In 2021, the County Director of Mental Health reported that the number of senior facilities closing had “greatly increased” since the start of the COVID-19 pandemic. The report pointed to anecdotal evidence suggesting this was largely due to increased expenses and operational stress. It emphasized the need to “find new ways to support these facilities both technically and financially and ensure they have the capacity to survive the pandemic and continue to provide quality care to their residents.”

Yet the trend has not reversed. In addition to the 24 Westside senior facilities that shuttered, nearly 1,000 others across the county have also closed according to the California Department of Social Services.

“The last couple of years the trends have been clear,” said Eli Veitzer, CEO of Jewish Family Service LA (JFSLA). “We’re losing services for seniors at the time when they are desperately needed.”

It’s probable that sober living facilities have better profit margins than senior services, according to Vietzer, who had to shutter some meal operations himself at JFSLA last year after funding cuts.

During the tight budget year in 2024, the Los Angeles City Council voted to end senior meal delivery, leaving some seniors —including those with mobility disabilities—struggling to reach congregate meal locations.

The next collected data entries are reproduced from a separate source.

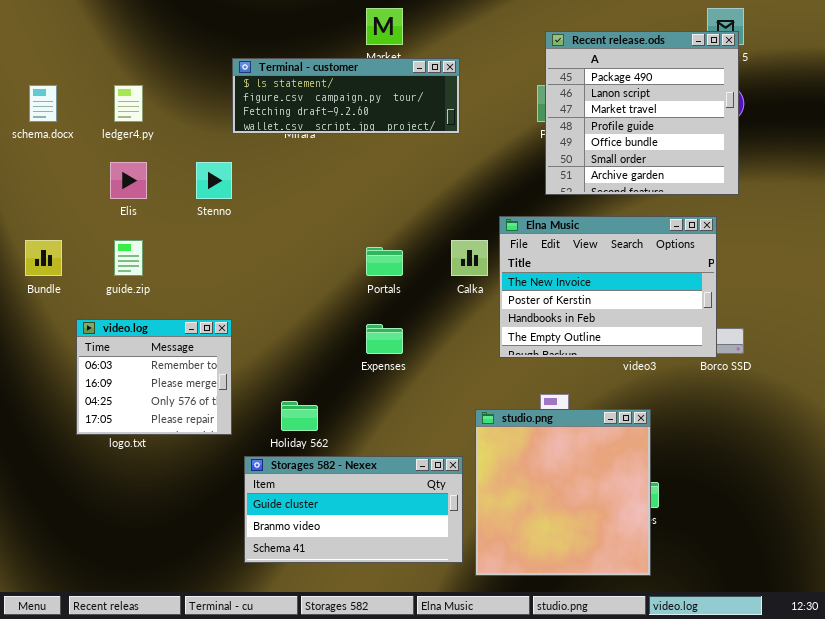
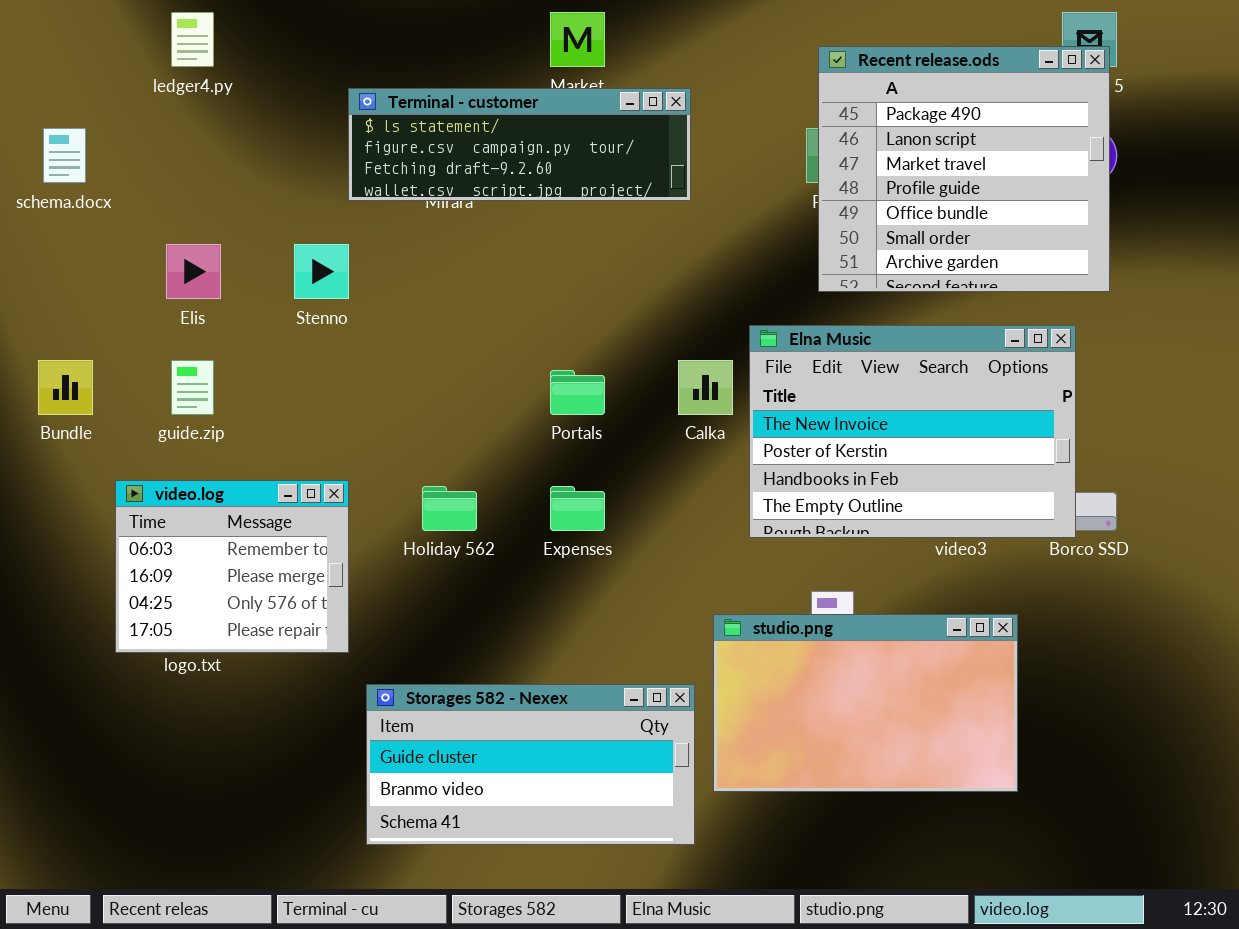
ledger4.py: [114,85,143,122] -> [171,12,214,67], moved
Holiday 562: [281,401,318,431] -> [422,486,477,531], moved
studio.png: [475,409,651,576] -> [713,614,1018,792], resized

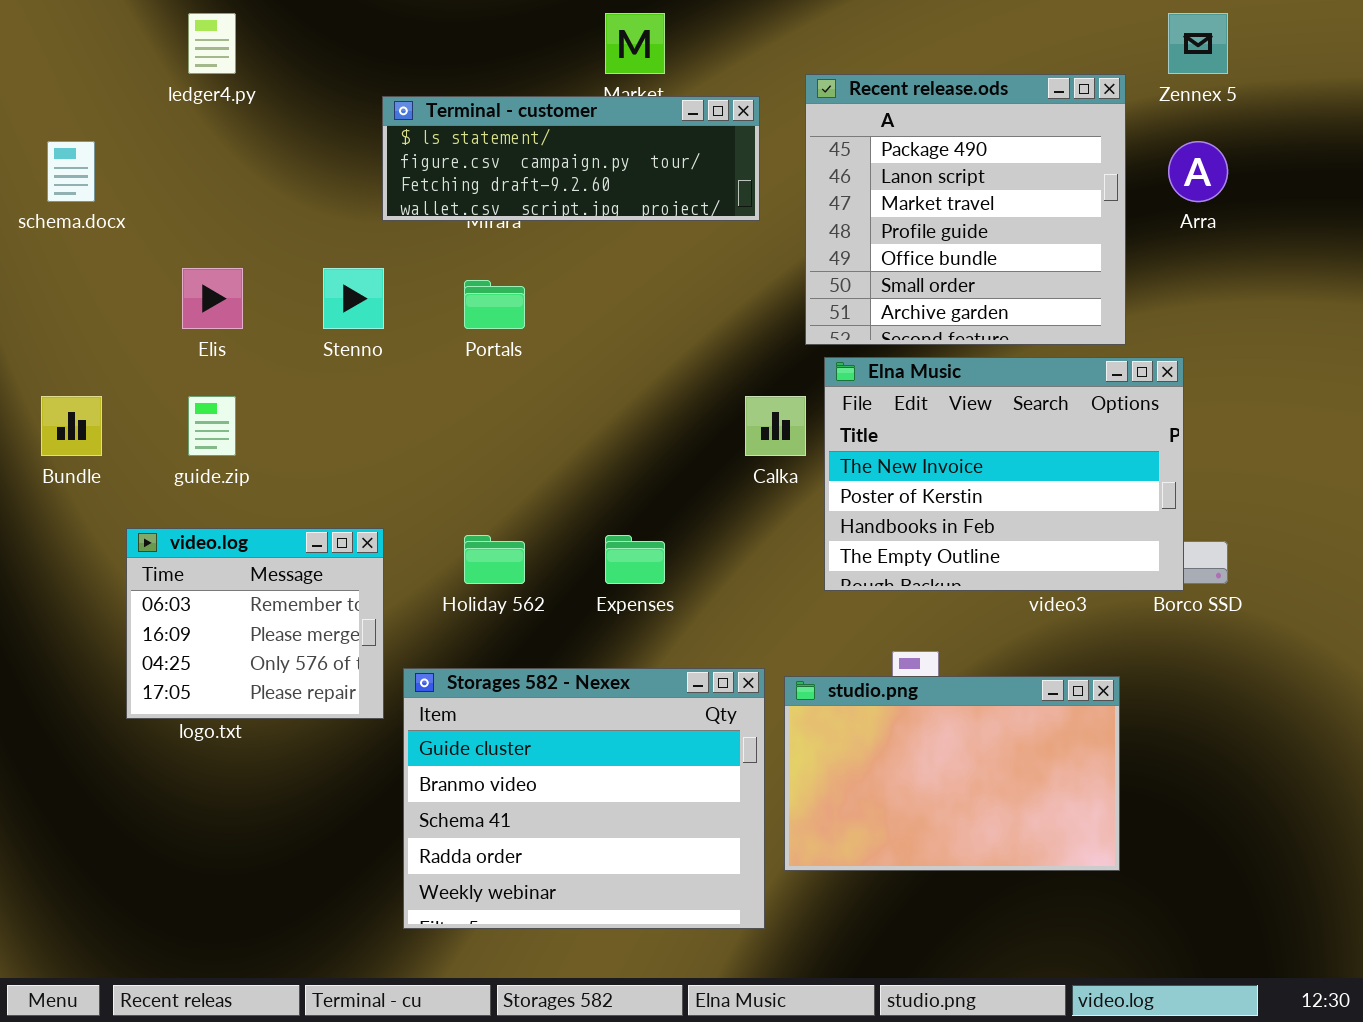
Recent release.ods: [818,46,1110,292] -> [805,74,1126,345], moved
Portals: [550,370,605,415] -> [464,280,525,329], moved
Storages 582 - Nexex: [366,684,695,845] -> [403,668,765,929], resized

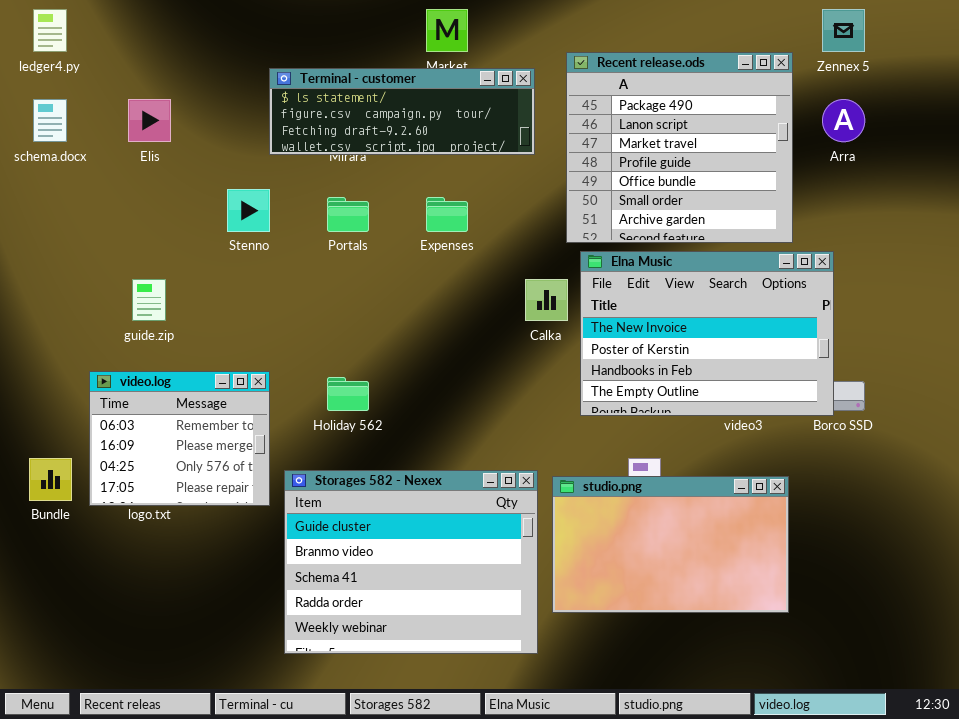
ledger4.py: [188,13,236,74] -> [33,9,67,52], moved
Elis: [182,268,243,329] -> [128,99,171,142], moved
Bundle: [41,396,102,456] -> [29,458,72,501], moved
Expenses: [605,535,665,584] -> [426,197,468,232], moved

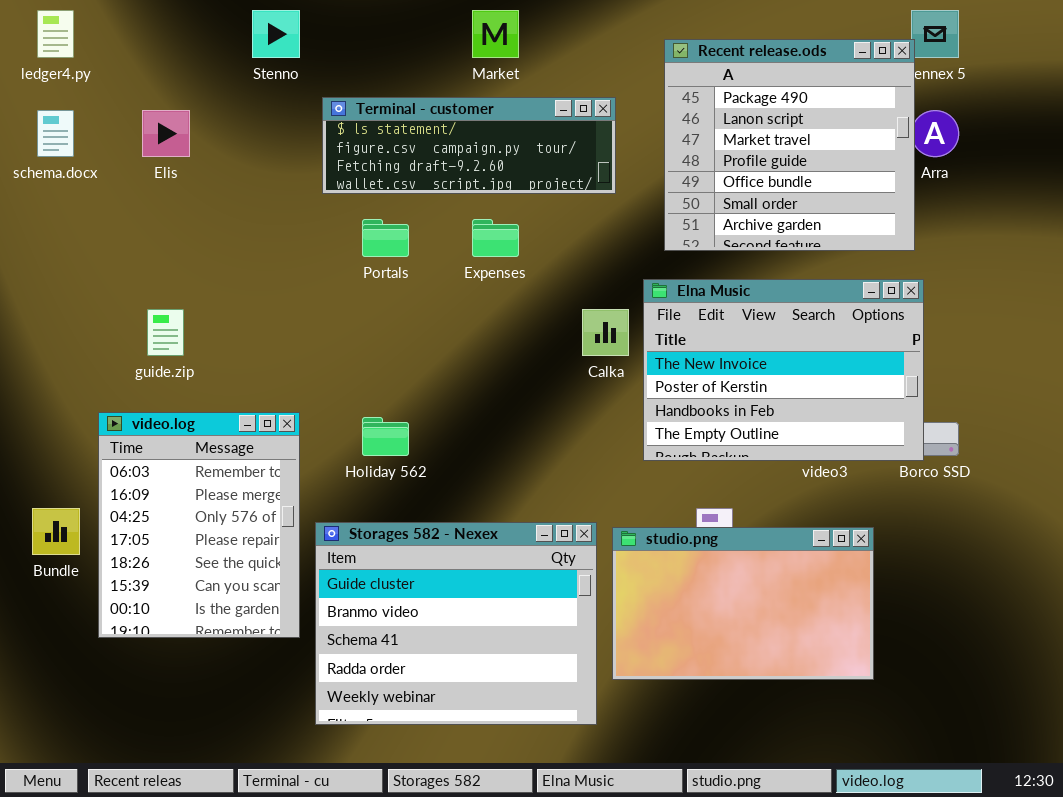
Recent release.ods: [566,52,793,243] -> [664,39,915,251], moved
Terminal - customer: [269,68,535,155] -> [322,97,616,194], moved
Stenno: [227,189,270,232] -> [252,10,300,58], moved
video.log: [89,371,270,506] -> [98,412,300,638], resized

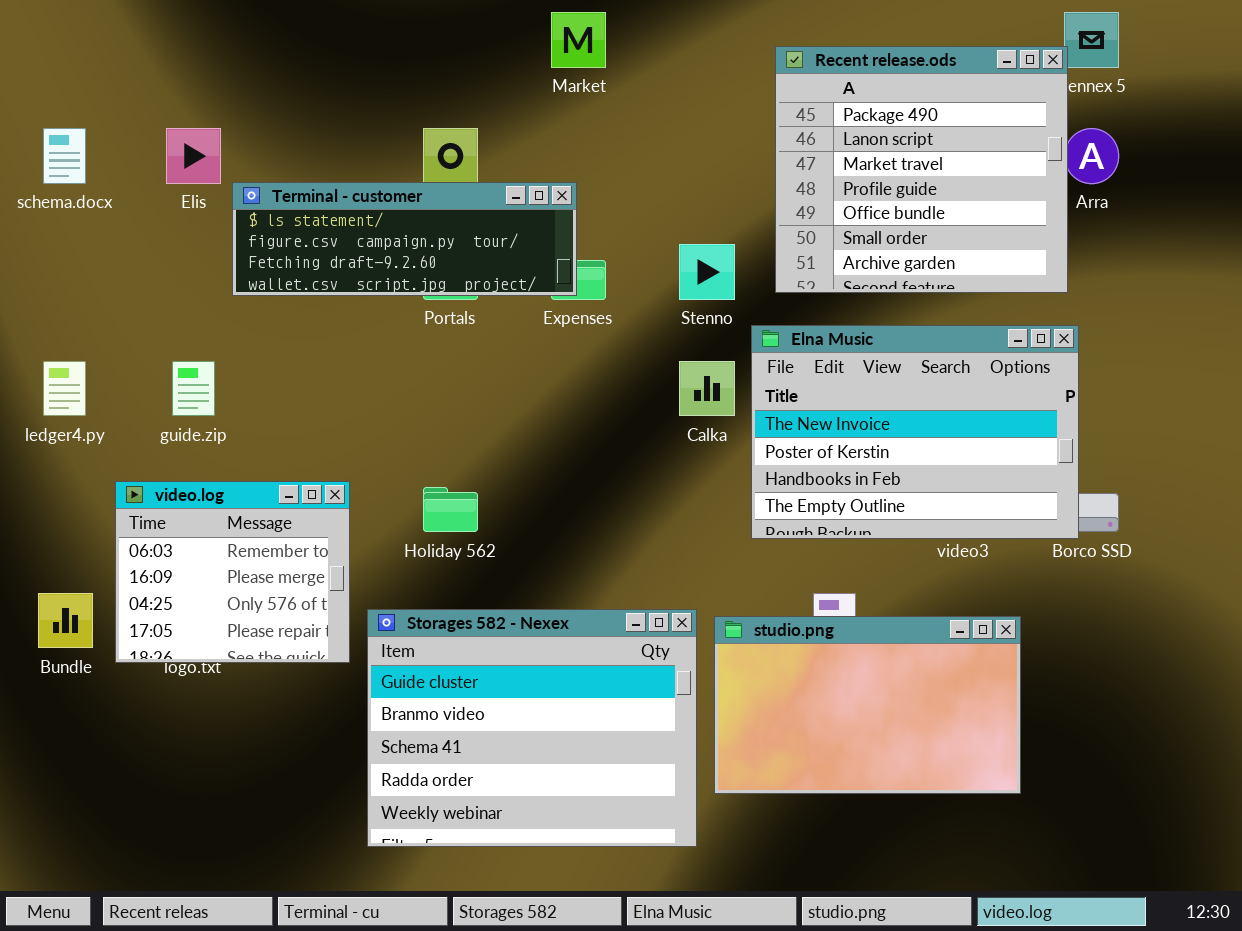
ledger4.py: [37,10,74,58] -> [43,361,86,416], moved
Stenno: [252,10,300,58] -> [679,244,735,300], moved
Terminal - customer: [322,97,616,194] -> [232,182,577,296], moved
video.log: [98,412,300,638] -> [115,481,350,663], resized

Last year, seniors faced further meal cuts, with multiple other sites shuttering alongside JSFLA.

Veitzer emphasized that senior incomes have not kept up with inflation, leaving many with few options when they don’t have financial family support. Without that backstop, he said, many seniors end up on long waiting lists for affordable housing.

At the same time senior resources continue to dwindle, advocates fear more older adults may have little option outside of vehicle living or street homelessness if they do not have families step in to support them or facilities to help house them.